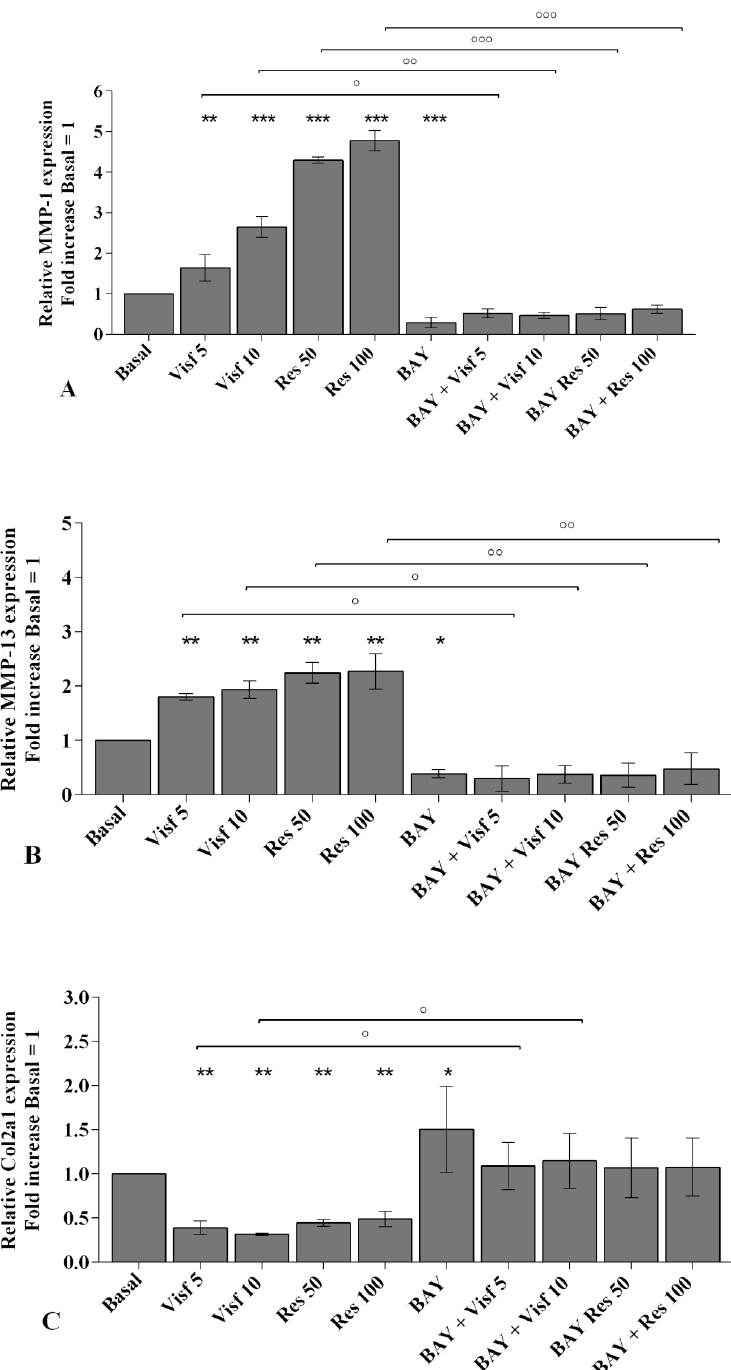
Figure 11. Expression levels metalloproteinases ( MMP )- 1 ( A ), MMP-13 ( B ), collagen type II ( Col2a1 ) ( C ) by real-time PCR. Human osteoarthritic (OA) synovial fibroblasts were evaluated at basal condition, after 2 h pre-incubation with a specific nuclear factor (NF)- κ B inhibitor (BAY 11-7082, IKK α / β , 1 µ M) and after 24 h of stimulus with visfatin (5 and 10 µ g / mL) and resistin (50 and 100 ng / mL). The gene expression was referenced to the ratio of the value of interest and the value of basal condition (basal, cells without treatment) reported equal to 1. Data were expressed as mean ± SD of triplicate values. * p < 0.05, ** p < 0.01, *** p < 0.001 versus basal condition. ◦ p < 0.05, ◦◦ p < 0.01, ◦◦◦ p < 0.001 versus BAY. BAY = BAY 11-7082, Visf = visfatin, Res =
---
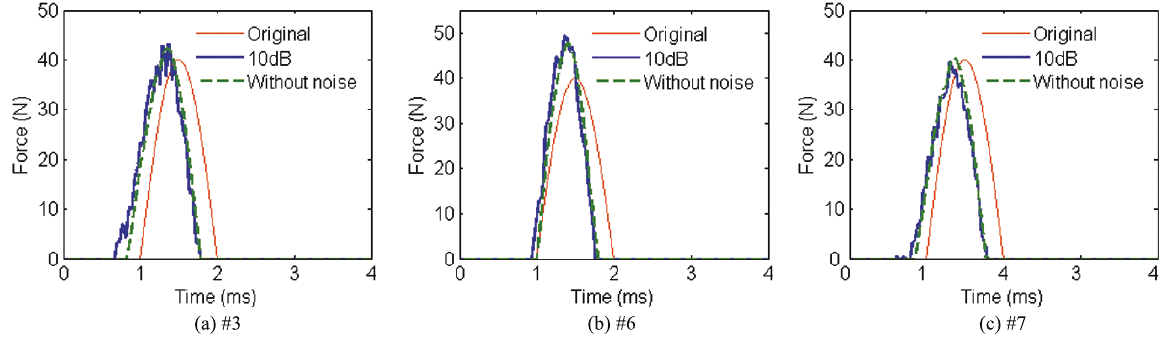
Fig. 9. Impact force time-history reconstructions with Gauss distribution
...
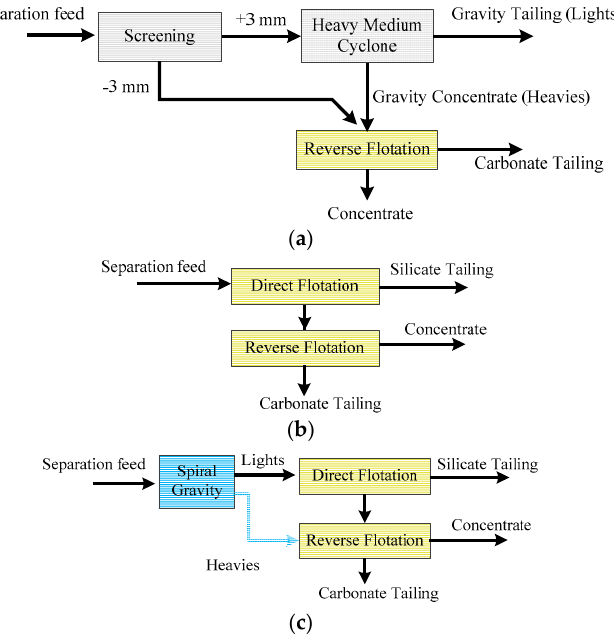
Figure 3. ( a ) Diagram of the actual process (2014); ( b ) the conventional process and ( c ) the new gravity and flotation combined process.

» REQUIRED WORK
Find how many lines above include "time", then write only that count.

» COMPLETED EXERCISE
2